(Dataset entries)

◇ ◇ ◇ ◇ ◇ ◇ ◇

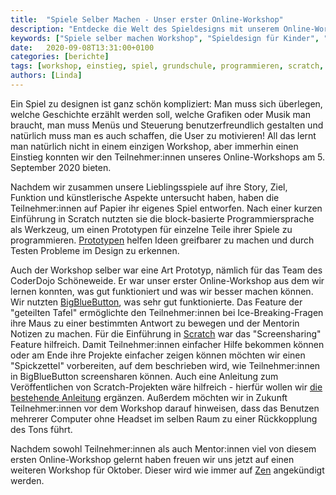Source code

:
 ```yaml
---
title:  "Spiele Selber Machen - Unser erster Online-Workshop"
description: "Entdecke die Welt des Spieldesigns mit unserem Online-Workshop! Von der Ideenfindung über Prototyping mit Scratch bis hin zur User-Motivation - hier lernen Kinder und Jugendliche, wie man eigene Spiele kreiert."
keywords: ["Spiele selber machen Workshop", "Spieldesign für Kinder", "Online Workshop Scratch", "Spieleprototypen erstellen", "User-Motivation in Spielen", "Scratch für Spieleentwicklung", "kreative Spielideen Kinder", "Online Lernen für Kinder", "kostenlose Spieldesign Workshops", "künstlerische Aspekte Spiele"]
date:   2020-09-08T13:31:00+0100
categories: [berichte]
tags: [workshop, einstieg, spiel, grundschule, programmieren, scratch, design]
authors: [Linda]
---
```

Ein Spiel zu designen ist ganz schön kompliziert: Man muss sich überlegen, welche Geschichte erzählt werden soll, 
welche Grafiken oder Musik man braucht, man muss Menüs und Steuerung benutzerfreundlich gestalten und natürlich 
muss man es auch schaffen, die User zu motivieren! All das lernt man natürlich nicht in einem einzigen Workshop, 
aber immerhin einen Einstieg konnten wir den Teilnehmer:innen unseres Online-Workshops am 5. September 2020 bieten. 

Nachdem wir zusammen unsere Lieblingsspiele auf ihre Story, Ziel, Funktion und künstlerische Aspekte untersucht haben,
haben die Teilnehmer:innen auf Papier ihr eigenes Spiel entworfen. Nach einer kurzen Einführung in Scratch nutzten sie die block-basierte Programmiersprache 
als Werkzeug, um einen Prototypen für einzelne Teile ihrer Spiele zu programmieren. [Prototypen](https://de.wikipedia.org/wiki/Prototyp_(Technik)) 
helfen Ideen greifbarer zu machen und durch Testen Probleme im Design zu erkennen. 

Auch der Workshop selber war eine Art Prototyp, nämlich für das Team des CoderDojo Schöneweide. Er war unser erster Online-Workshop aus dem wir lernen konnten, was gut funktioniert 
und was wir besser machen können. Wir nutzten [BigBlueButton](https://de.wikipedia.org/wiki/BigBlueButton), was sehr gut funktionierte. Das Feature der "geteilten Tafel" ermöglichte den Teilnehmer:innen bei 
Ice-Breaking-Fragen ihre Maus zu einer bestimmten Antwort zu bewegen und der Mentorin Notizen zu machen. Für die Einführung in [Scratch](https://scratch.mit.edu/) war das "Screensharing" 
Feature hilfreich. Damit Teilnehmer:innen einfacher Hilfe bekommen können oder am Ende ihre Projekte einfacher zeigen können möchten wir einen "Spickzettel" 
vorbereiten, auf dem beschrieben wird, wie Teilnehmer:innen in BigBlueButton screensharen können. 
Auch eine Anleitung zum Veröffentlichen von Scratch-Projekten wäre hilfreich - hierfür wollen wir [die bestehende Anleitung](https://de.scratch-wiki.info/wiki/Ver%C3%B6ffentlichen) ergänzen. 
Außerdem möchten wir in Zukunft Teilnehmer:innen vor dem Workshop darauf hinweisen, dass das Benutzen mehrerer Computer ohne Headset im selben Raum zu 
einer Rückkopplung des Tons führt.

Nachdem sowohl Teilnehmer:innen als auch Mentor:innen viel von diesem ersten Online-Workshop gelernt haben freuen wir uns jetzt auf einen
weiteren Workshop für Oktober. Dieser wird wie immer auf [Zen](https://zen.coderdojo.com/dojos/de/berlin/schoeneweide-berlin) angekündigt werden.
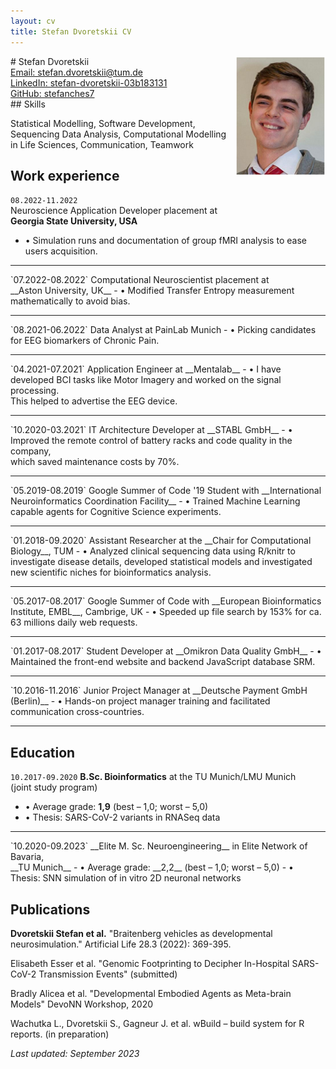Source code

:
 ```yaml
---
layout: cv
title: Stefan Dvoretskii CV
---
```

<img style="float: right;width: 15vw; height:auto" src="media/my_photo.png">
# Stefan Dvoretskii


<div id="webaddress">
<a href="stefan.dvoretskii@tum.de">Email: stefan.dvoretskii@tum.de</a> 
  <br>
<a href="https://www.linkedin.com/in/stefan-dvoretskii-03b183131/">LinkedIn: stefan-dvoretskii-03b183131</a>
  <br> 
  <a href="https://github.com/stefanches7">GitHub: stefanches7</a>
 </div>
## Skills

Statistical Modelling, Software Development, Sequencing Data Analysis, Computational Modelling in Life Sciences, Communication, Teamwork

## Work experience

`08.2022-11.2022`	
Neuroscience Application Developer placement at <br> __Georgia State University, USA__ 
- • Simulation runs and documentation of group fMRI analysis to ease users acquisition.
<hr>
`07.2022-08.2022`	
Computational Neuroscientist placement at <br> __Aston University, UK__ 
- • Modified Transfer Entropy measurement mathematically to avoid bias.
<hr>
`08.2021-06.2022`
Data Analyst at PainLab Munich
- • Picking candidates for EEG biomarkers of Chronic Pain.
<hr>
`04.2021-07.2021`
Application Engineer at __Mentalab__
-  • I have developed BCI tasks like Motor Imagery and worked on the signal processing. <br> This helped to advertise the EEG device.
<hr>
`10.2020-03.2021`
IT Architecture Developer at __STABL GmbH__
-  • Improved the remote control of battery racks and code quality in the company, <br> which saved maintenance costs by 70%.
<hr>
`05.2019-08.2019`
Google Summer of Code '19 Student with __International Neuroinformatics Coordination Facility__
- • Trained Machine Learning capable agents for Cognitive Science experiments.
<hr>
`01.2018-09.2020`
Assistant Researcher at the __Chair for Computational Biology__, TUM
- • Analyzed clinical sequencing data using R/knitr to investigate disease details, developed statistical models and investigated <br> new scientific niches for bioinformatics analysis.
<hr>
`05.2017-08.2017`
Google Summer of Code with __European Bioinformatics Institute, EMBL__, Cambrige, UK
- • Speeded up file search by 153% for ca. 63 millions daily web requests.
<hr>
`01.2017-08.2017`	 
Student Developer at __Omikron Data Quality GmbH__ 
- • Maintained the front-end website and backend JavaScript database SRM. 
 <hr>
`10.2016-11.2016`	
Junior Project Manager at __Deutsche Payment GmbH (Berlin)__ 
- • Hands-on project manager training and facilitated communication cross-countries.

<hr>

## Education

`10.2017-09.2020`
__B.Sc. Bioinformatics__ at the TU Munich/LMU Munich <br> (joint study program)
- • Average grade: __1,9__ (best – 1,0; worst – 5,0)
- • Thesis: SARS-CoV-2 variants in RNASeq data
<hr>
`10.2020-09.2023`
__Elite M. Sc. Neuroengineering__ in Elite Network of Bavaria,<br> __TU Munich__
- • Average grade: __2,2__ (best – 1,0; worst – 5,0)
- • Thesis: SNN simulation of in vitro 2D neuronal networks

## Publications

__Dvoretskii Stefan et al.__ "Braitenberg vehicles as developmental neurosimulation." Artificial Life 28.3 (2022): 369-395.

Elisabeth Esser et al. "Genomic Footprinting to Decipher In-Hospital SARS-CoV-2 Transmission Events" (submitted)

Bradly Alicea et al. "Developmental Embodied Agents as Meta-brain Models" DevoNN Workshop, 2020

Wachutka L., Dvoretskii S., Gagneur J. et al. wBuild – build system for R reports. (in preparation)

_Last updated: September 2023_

◇ ◇ ◇ ◇ ◇ ◇ ◇

TASK OBJECTIVE
Which of the lines above hold the string "erster"? Copy each one.

ANSWER SPACE
title:  "Spiele Selber Machen - Unser erster Online-Workshop"
Auch der Workshop selber war eine Art Prototyp, nämlich für das Team des CoderDojo Schöneweide. Er war unser erster Online-Workshop aus dem wir lernen konnten, was gut funktioniert 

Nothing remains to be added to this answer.